Ich stimme mit den Anfragestellern überein, dass es vordringliches Ziel einer geordneten Strafrechtspflege sein muss, die Rückfallsgefahr so weit wie möglich zu vermindern. Ich verweise hier etwa auf die Begutachtungsstation für Sexualstraftäter in Wien-Floridsdorf (Außenstelle der Justizanstalt Wien-Mittersteig), die dazu beigetragen hat, Prognosen für die Entscheidung über eine bedingte Entlassung auf eine sicherere, wissenschaftlich fundierte Grundlage zu stellen. Ich trete für einen Ausbau dieser Begutachtungsstation ein, damit tatsächlich alle Sexualstraftäter behandelt und begutachtet werden können. Es wird Aufgabe der zukünftigen Bundesregierung sein, hier auch die erforderlichen Vorkehrungen für eine entsprechende Dotierung im Haushalt des Justizressorts vorzusehen.

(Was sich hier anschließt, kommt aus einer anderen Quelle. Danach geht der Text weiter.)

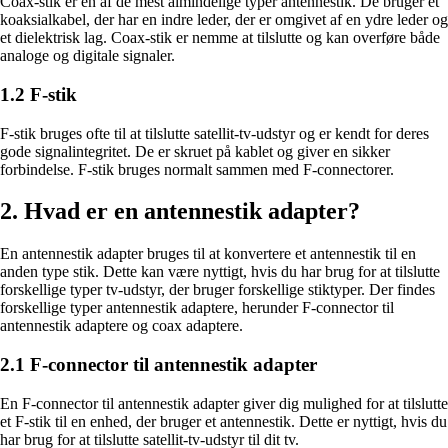
Coax-stik er en af de mest almindelige typer antennestik. De bruger et
koaksialkabel, der har en indre leder, der er omgivet af en ydre leder og
et dielektrisk lag. Coax-stik er nemme at tilslutte og kan overføre både
analoge og digitale signaler.
1.2 F-stik
F-stik bruges ofte til at tilslutte satellit-tv-udstyr og er kendt for deres
gode signalintegritet. De er skruet på kablet og giver en sikker
forbindelse. F-stik bruges normalt sammen med F-connectorer.
2. Hvad er en antennestik adapter?
En antennestik adapter bruges til at konvertere et antennestik til en
anden type stik. Dette kan være nyttigt, hvis du har brug for at tilslutte
forskellige typer tv-udstyr, der bruger forskellige stiktyper. Der findes
forskellige typer antennestik adaptere, herunder F-connector til
antennestik adaptere og coax adaptere.
2.1 F-connector til antennestik adapter
En F-connector til antennestik adapter giver dig mulighed for at tilslutte
et F-stik til en enhed, der bruger et antennestik. Dette er nyttigt, hvis du
har brug for at tilslutte satellit-tv-udstyr til dit tv.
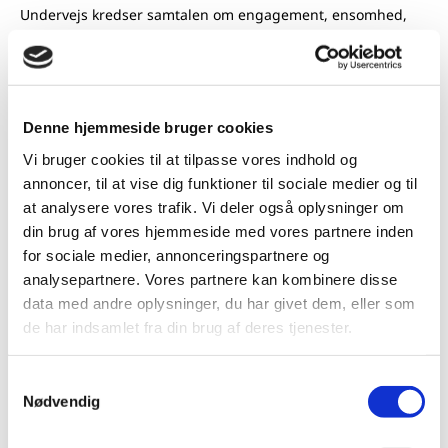
Undervejs kredser samtalen om engagement, ensomhed,
ansvar og balancen mellem aktivisme og demokratiske
rammer.
Aftenen bæres af sange, refleksioner og samtaler mellem
Anna Bjerre Johansen
, en del af alliancen Jordskred og
Denne hjemmeside bruger cookies
medlem af Folketinget (Å), samt
Lene Holm Pedersen
,
Vi bruger cookies til at tilpasse vores indhold og
professor og en af lederne af Magtudredningen 2.0.
annoncer, til at vise dig funktioner til sociale medier og til
at analysere vores trafik. Vi deler også oplysninger om
Entré inkl. en fyraftensdrink: 75 kr. / 50 kr. for studerende
din brug af vores hjemmeside med vores partnere inden
eller
medlemmer af Grundtvigsk Forum
.
for sociale medier, annonceringspartnere og
analysepartnere. Vores partnere kan kombinere disse
data med andre oplysninger, du har givet dem, eller som
de har indsamlet fra din brug af deres tjenester.
Vil du være en del af fællesskabet? Få
vores nyhedsbrev tilsendt direkte til
Samtykkevalg
Nødvendig
din indbakke.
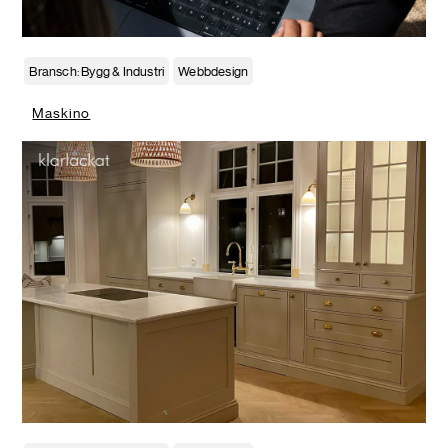
Bransch: Bygg & Industri
Webbdesign
Maskino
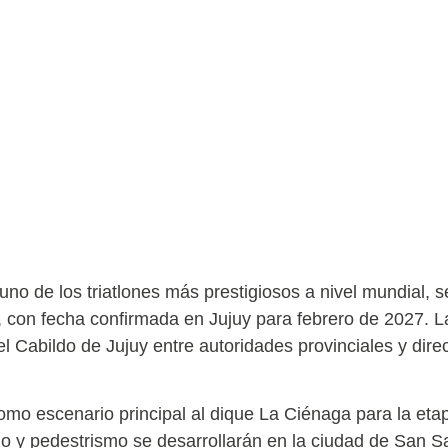
no de los triatlones más prestigiosos a nivel mundial, s
, con fecha confirmada en Jujuy para febrero de 2027. La
l Cabildo de Jujuy entre autoridades provinciales y direc
mo escenario principal al dique La Ciénaga para la eta
mo y pedestrismo se desarrollarán en la ciudad de San S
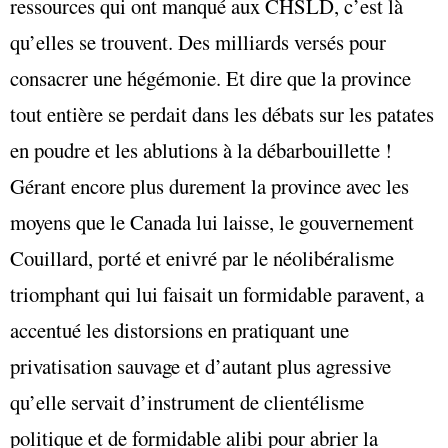
ressources qui ont manqué aux CHSLD, c’est là
qu’elles se trouvent. Des milliards versés pour
consacrer une hégémonie. Et dire que la province
tout entière se perdait dans les débats sur les patates
en poudre et les ablutions à la débarbouillette !
Gérant encore plus durement la province avec les
moyens que le Canada lui laisse, le gouvernement
Couillard, porté et enivré par le néolibéralisme
triomphant qui lui faisait un formidable paravent, a
accentué les distorsions en pratiquant une
privatisation sauvage et d’autant plus agressive
qu’elle servait d’instrument de clientélisme
politique et de formidable alibi pour abrier la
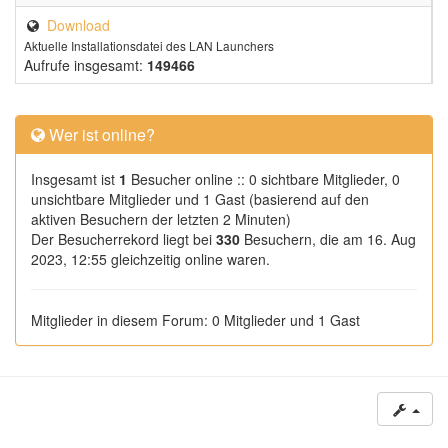
Download
Aktuelle Installationsdatei des LAN Launchers
Aufrufe insgesamt:
149466
Wer ist online?
Insgesamt ist
1
Besucher online :: 0 sichtbare Mitglieder, 0
unsichtbare Mitglieder und 1 Gast (basierend auf den
aktiven Besuchern der letzten 2 Minuten)
Der Besucherrekord liegt bei
330
Besuchern, die am 16. Aug
2023, 12:55 gleichzeitig online waren.
Mitglieder in diesem Forum: 0 Mitglieder und 1 Gast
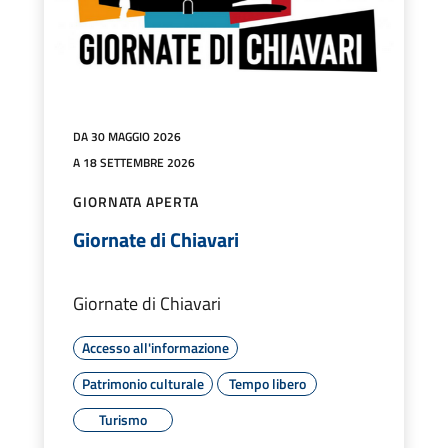
DA 30 MAGGIO 2026
A 18 SETTEMBRE 2026
GIORNATA APERTA
Giornate di Chiavari
Giornate di Chiavari
Accesso all'informazione
Patrimonio culturale
Tempo libero
Turismo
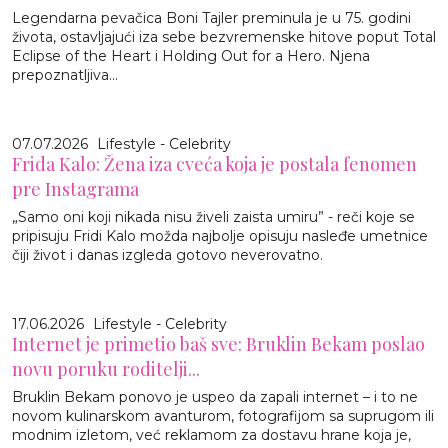
Legendarna pevačica Boni Tajler preminula je u 75. godini
života, ostavljajući iza sebe bezvremenske hitove poput Total
Eclipse of the Heart i Holding Out for a Hero. Njena
prepoznatljiva...
07.07.2026
Lifestyle - Celebrity
Frida Kalo: Žena iza cveća koja je postala fenomen
pre Instagrama
„Samo oni koji nikada nisu živeli zaista umiru” - reči koje se
pripisuju Fridi Kalo možda najbolje opisuju nasleđe umetnice
čiji život i danas izgleda gotovo neverovatno.
17.06.2026
Lifestyle - Celebrity
Internet je primetio baš sve: Bruklin Bekam poslao
novu poruku roditelji...
Bruklin Bekam ponovo je uspeo da zapali internet – i to ne
novom kulinarskom avanturom, fotografijom sa suprugom ili
modnim izletom, već reklamom za dostavu hrane koja je,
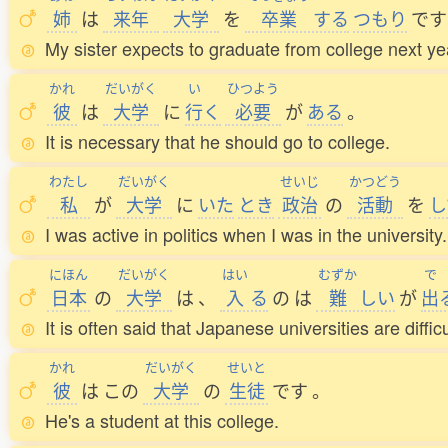
姉
は
来年
大学
を
卒業
する
つもり
です
My sister expects to graduate from college next ye
かれ
だいがく
い
ひつよう
彼
は
大学
に
行
く
必要
が
ある
。
It is necessary that he should go to college.
わたし
だいがく
せいじ
かつどう
私
が
大学
に
いた
とき
政治
の
活動
を
し
I was active in politics when I was in the university.
にほん
だいがく
はい
むずか
で
日本
の
大学
は
、
入
る
の
は
難
しい
が
出
It is often said that Japanese universities are diffic
かれ
だいがく
せいと
彼
は
この
大学
の
生徒
です
。
He's a student at this college.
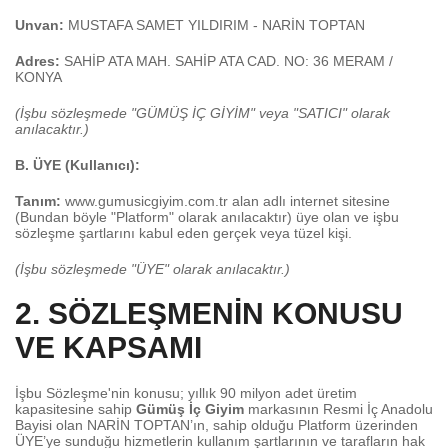
Unvan:
MUSTAFA SAMET YILDIRIM - NARİN TOPTAN
Adres:
SAHİP ATA MAH. SAHİP ATA CAD. NO: 36 MERAM /
KONYA
(İşbu sözleşmede "GÜMÜŞ İÇ GİYİM" veya "SATICI" olarak
anılacaktır.)
B. ÜYE (Kullanıcı):
Tanım:
www.gumusicgiyim.com.tr
alan adlı internet sitesine
(Bundan böyle "Platform" olarak anılacaktır) üye olan ve işbu
sözleşme şartlarını kabul eden gerçek veya tüzel kişi.
(İşbu sözleşmede "ÜYE" olarak anılacaktır.)
2. SÖZLEŞMENİN KONUSU
VE KAPSAMI
İşbu Sözleşme'nin konusu; yıllık 90 milyon adet üretim
kapasitesine sahip
Gümüş İç Giyim
markasının Resmi İç Anadolu
Bayisi olan NARİN TOPTAN’ın, sahip olduğu Platform üzerinden
ÜYE’ye sunduğu hizmetlerin kullanım şartlarının ve tarafların hak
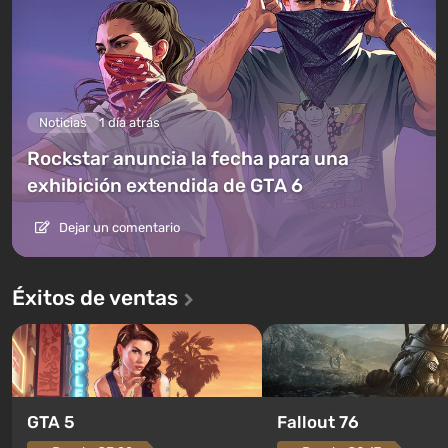
Noticias
1 día atrás
Rockstar anuncia la fecha para una
exhibición extendida de GTA 6
Dejar un comentario
Éxitos de ventas
GTA 5
Fallout 76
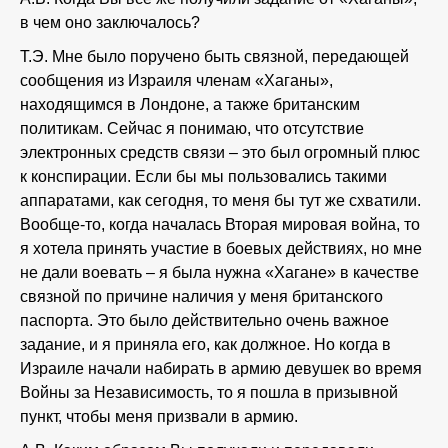
в чем оно заключалось?
Т.Э. Мне было поручено быть связной, передающей
сообщения из Израиля членам «Хаганы»,
находящимся в Лондоне, а также британским
политикам. Сейчас я понимаю, что отсутствие
электронных средств связи – это был огромный плюс
к конспирации. Если бы мы пользовались такими
аппаратами, как сегодня, то меня бы тут же схватили.
Вообще-то, когда началась Вторая мировая война, то
я хотела принять участие в боевых действиях, но мне
не дали воевать – я была нужна «Хагане» в качестве
связной по причине наличия у меня британского
паспорта. Это было действительно очень важное
задание, и я приняла его, как должное. Но когда в
Израиле начали набирать в армию девушек во время
Войны за Независимость, то я пошла в призывной
пункт, чтобы меня призвали в армию.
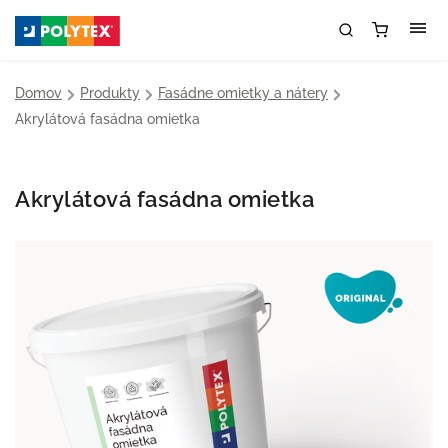
Domov
/
Produkty
/
Fasádne omietky a nátery
/
Akrylátová fasádna omietka
Akrylátová fasádna omietka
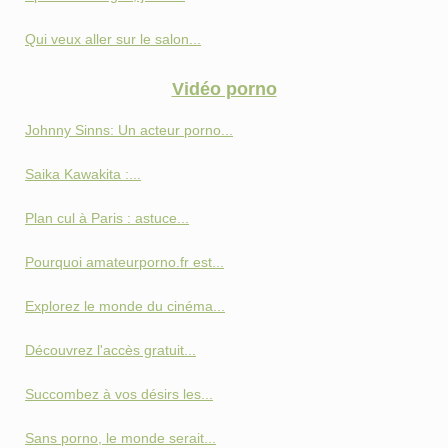
Qui veux aller sur le salon...
Vidéo porno
Johnny Sinns: Un acteur porno...
Saika Kawakita :...
Plan cul à Paris : astuce...
Pourquoi amateurporno.fr est...
Explorez le monde du cinéma...
Découvrez l'accès gratuit...
Succombez à vos désirs les...
Sans porno, le monde serait...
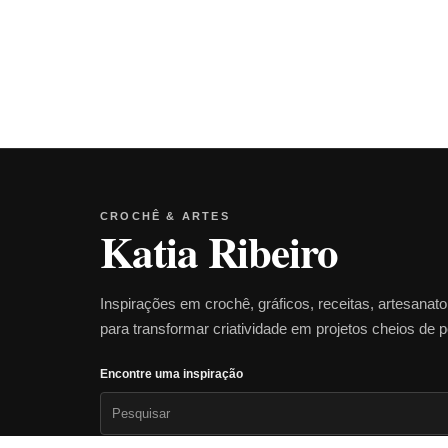
CROCHÊ & ARTES
Katia Ribeiro
Inspirações em crochê, gráficos, receitas, artesanat
para transformar criatividade em projetos cheios de 
Encontre uma inspiração
Pesquisar
por:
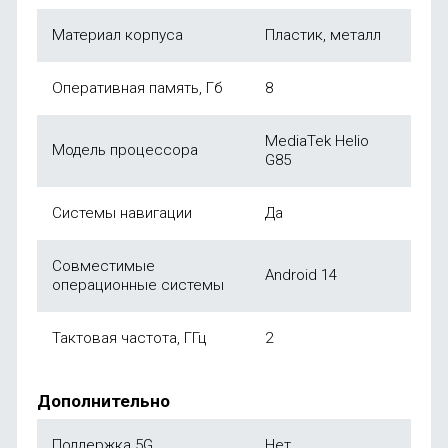
Материал корпуса
Пластик, металл
Оперативная память, Гб
8
MediaTek Helio
Модель процессора
G85
Системы навигации
Да
Совместимые
Android 14
операционные системы
Тактовая частота, ГГц
2
Дополнительно
Поддержка 5G
Нет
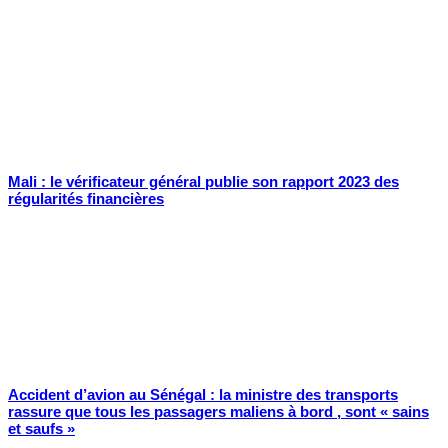
Mali : le vérificateur général publie son rapport 2023 des
régularités financières
Accident d’avion au Sénégal : la ministre des transports
rassure que tous les passagers maliens à bord , sont « sains
et saufs »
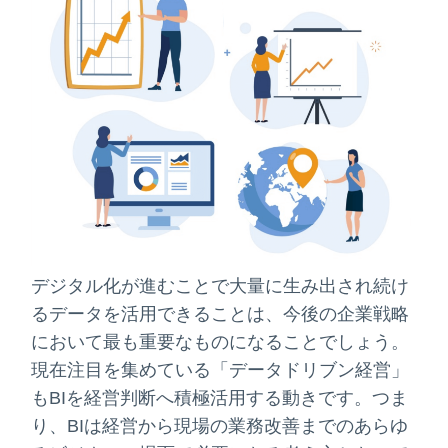
デジタル化が進むことで大量に生み出され続け
るデータを活用できることは、今後の企業戦略
において最も重要なものになることでしょう。
現在注目を集めている「データドリブン経営」
もBIを経営判断へ積極活用する動きです。つま
り、BIは経営から現場の業務改善までのあらゆ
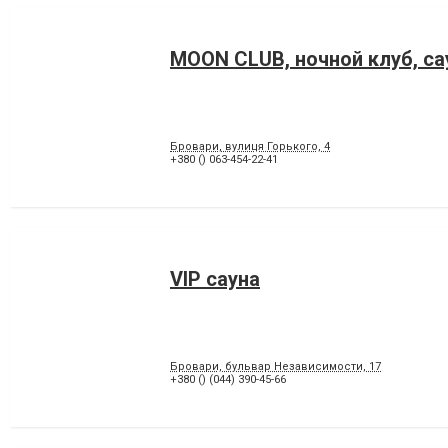
MOON CLUB, ночной клуб, са
Бровари, вулиця Горького, 4
+380 () 063-454-22-41
VIP сауна
Бровари, бульвар Независимости, 17
+380 () (044) 390-45-66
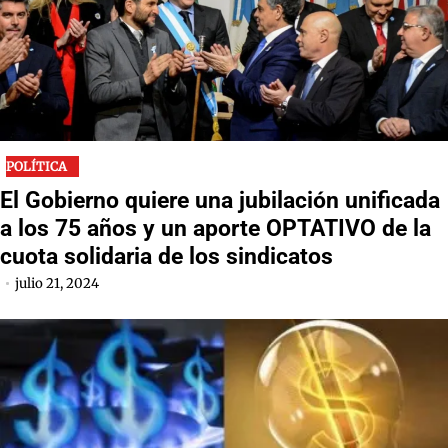
POLÍTICA
El Gobierno quiere una jubilación unificada
a los 75 años y un aporte OPTATIVO de la
cuota solidaria de los sindicatos
julio 21, 2024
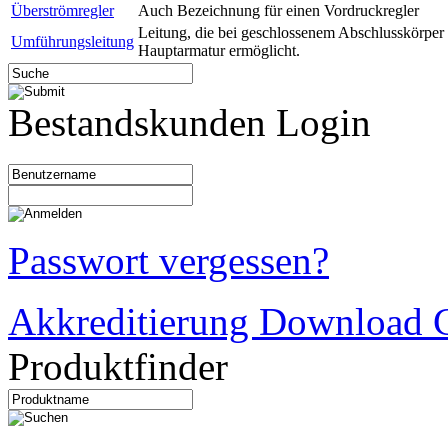
Überströmregler
Auch Bezeichnung für einen Vordruckregler
Leitung, die bei geschlossenem Abschlusskörper 
Umführungsleitung
Hauptarmatur ermöglicht.
Bestandskunden Login
Passwort vergessen?
Akkreditierung Download C
Produktfinder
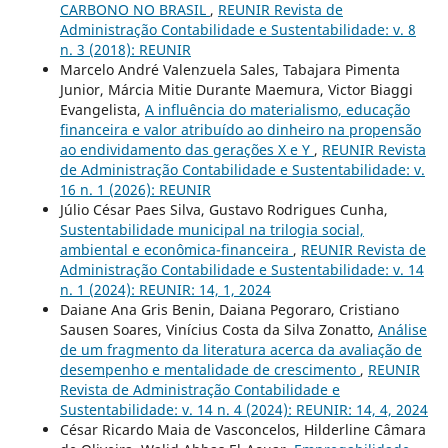
CARBONO NO BRASIL
,
REUNIR Revista de
Administração Contabilidade e Sustentabilidade: v. 8
n. 3 (2018): REUNIR
Marcelo André Valenzuela Sales, Tabajara Pimenta
Junior, Márcia Mitie Durante Maemura, Victor Biaggi
Evangelista,
A influência do materialismo, educação
financeira e valor atribuído ao dinheiro na propensão
ao endividamento das gerações X e Y
,
REUNIR Revista
de Administração Contabilidade e Sustentabilidade: v.
16 n. 1 (2026): REUNIR
Júlio César Paes Silva, Gustavo Rodrigues Cunha,
Sustentabilidade municipal na trilogia social,
ambiental e econômica-financeira
,
REUNIR Revista de
Administração Contabilidade e Sustentabilidade: v. 14
n. 1 (2024): REUNIR: 14, 1, 2024
Daiane Ana Gris Benin, Daiana Pegoraro, Cristiano
Sausen Soares, Vinícius Costa da Silva Zonatto,
Análise
de um fragmento da literatura acerca da avaliação de
desempenho e mentalidade de crescimento
,
REUNIR
Revista de Administração Contabilidade e
Sustentabilidade: v. 14 n. 4 (2024): REUNIR: 14, 4, 2024
César Ricardo Maia de Vasconcelos, Hilderline Câmara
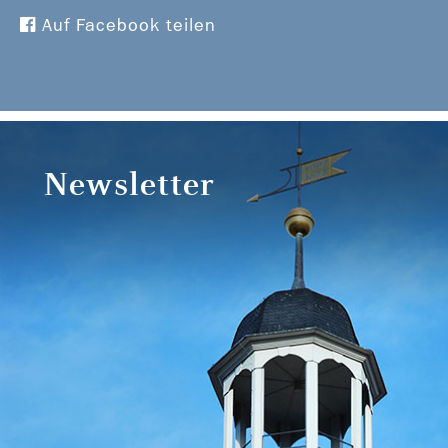
Auf Facebook teilen
Newsletter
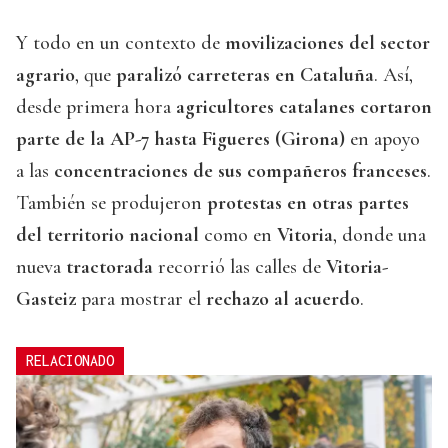
Y todo en un contexto de
movilizaciones del sector
agrario
, que
paralizó carreteras en Cataluña
. Así,
desde primera hora
agricultores catalanes cortaron
parte de la AP-7 hasta Figueres (Girona)
en apoyo
a las
concentraciones de sus compañeros franceses
.
También se produjeron
protestas en otras partes
del territorio nacional
como en
Vitoria
, donde una
nueva
tractorada
recorrió las calles de
Vitoria-
Gasteiz
para mostrar el
rechazo al acuerdo
.
RELACIONADO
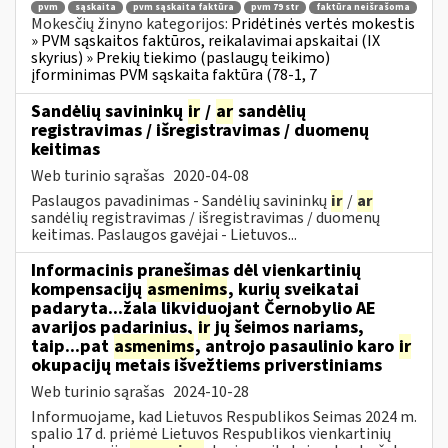
pvm
sąskaita
pvm sąskaita faktūra
pvm 79 str
faktūra neišrašoma
Mokesčių žinyno kategorijos:
Pridėtinės vertės mokestis
» PVM sąskaitos faktūros, reikalavimai apskaitai (IX
skyrius) » Prekių tiekimo (paslaugų teikimo)
įforminimas PVM sąskaita faktūra (78-1, 7
Sandėlių savininkų
ir
/
ar
sandėlių
registravimas / išregistravimas / duomenų
keitimas
Web turinio sąrašas
2020-04-08
Paslaugos pavadinimas - Sandėlių savininkų
ir
/
ar
sandėlių registravimas / išregistravimas / duomenų
keitimas. Paslaugos gavėjai - Lietuvos...
Informacinis pranešimas dėl vienkartinių
kompensacijų
asmenims
, kurių sveikatai
padaryta...žala likviduojant Černobylio AE
avarijos padarinius,
ir
jų šeimos nariams,
taip...pat
asmenims
, antrojo pasaulinio karo
ir
okupacijų metais išvežtiems priverstiniams
Web turinio sąrašas
2024-10-28
Informuojame, kad Lietuvos Respublikos Seimas 2024 m.
spalio 17 d. priėmė Lietuvos Respublikos vienkartinių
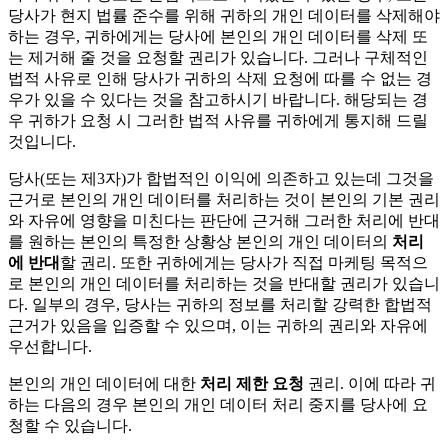
당사가 현지 법률 준수를 위해 귀하의 개인 데이터를 삭제해야
하는 경우, 귀하에게는 당사에 본인의 개인 데이터를 삭제 또
는 제거해 줄 것을 요청할 권리가 있습니다. 그러나 구체적인
법적 사유로 인해 당사가 귀하의 삭제 요청에 따를 수 없는 경
우가 있을 수 있다는 것을 참고하시기 바랍니다. 해당되는 경
우 귀하가 요청 시 그러한 법적 사유를 귀하에게 통지해 드릴
것입니다.
당사(또는 제3자)가 합법적인 이익에 의존하고 있는데 그것을
근거로 본인의 개인 데이터를 처리하는 것이 본인의 기본 권리
와 자유에 영향을 미친다는 판단에 근거해 그러한 처리에 반대
를 원하는 본인의 특정한 상황상 본인의 개인 데이터의
처리
에 반대
할 권리. 또한 귀하에게는 당사가 직접 마케팅 목적으
로 본인의 개인 데이터를 처리하는 것을 반대할 권리가 있습니
다. 일부의 경우, 당사는 귀하의 정보를 처리할 강력한 합법적
근거가 있음을 입증할 수 있으며, 이는 귀하의 권리와 자유에
우선합니다.
본인의 개인 데이터에 대한
처리 제한 요청
권리. 이에 따라 귀
하는 다음의 경우 본인의 개인 데이터 처리 중지를 당사에 요
청할 수 있습니다.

Das Vorhaben, der Rückfallsgefahr bei Sexualstraftätern entgegenzuwirken, geht über Österreichs Grenzen hinaus. Im Rahmen der dritten Säule der EU wurden einschlägige Initiativen vorgelegt, die sich mit der gegenseitigen Anerkennung von Berufsverboten befassen (Entwurf eines Rahmenbeschlusses des Rates betreffend die Anerkennung und Vollstreckung in der Europäischen Union von Berufsverboten aufgrund von Verurteilungen wegen Sexualstraftaten gegen Kinder, Dok. 14207/04 COPEN 133 + ADD 1; Mitteilung der Kommission an den Rat und das Europäische Parlament über Rechtsverluste infolge strafrechtlicher Verurteilungen in der Europäischen Union vom 21.2.2006 KOM(2006) 73 endgültig). Wie schwierig sich die Verhandlungen auf diesem Gebiet erweisen, zeigt der Umstand, dass über eine einschlägige Initiative Dänemarks aus dem Jahr 2002 (ABl. C 223 vom 19.9.2002, S. 17) im Rat keine Einigung erzielt werden konnte.

Neben diesen Vorhaben für einen verstärkten Austausch von Informationen aus den einzelstaatlichen Registern zur Erfassung von Verurteilungen und Rechtsverlusten, insbesondere bei Sexualstraftätern, verpflichtet aber bereits der Rahmenbeschluss 2004/68/JI des Rates zur Bekämpfung der sexuellen Ausbeutung von Kindern und der Kinderpornografie die Mitgliedstaaten, die erforderlichen Maßnahmen zu treffen, um sicherzustellen, dass eine natürliche Person, die wegen einer im Rahmenbeschluss erwähnten Straftat verurteilt wurde, vorübergehend oder dauerhaft daran gehindert werden kann, eine die Beaufsichtigung von Kindern einschließende berufliche Tätigkeit auszuüben (Artikel 5 Absatz 3). Dies bedeutet nicht, dass ein Strafurteil dieser Art stets eine Aberkennung von Rechten nach sich ziehen, dass aber jeder Mitgliedstaat die Aberkennung von Rechten als mögliche Sanktion in seinem Strafkatalog vorsehen muss (siehe die Regelung des Amtsverlustes nach § 27 StGB). 

Ich ziehe daher grundsätzlich eine Ausweitung von Verständigungspflichten und Berufsverboten einer Ausdehnung der Tilgungsfristen vor.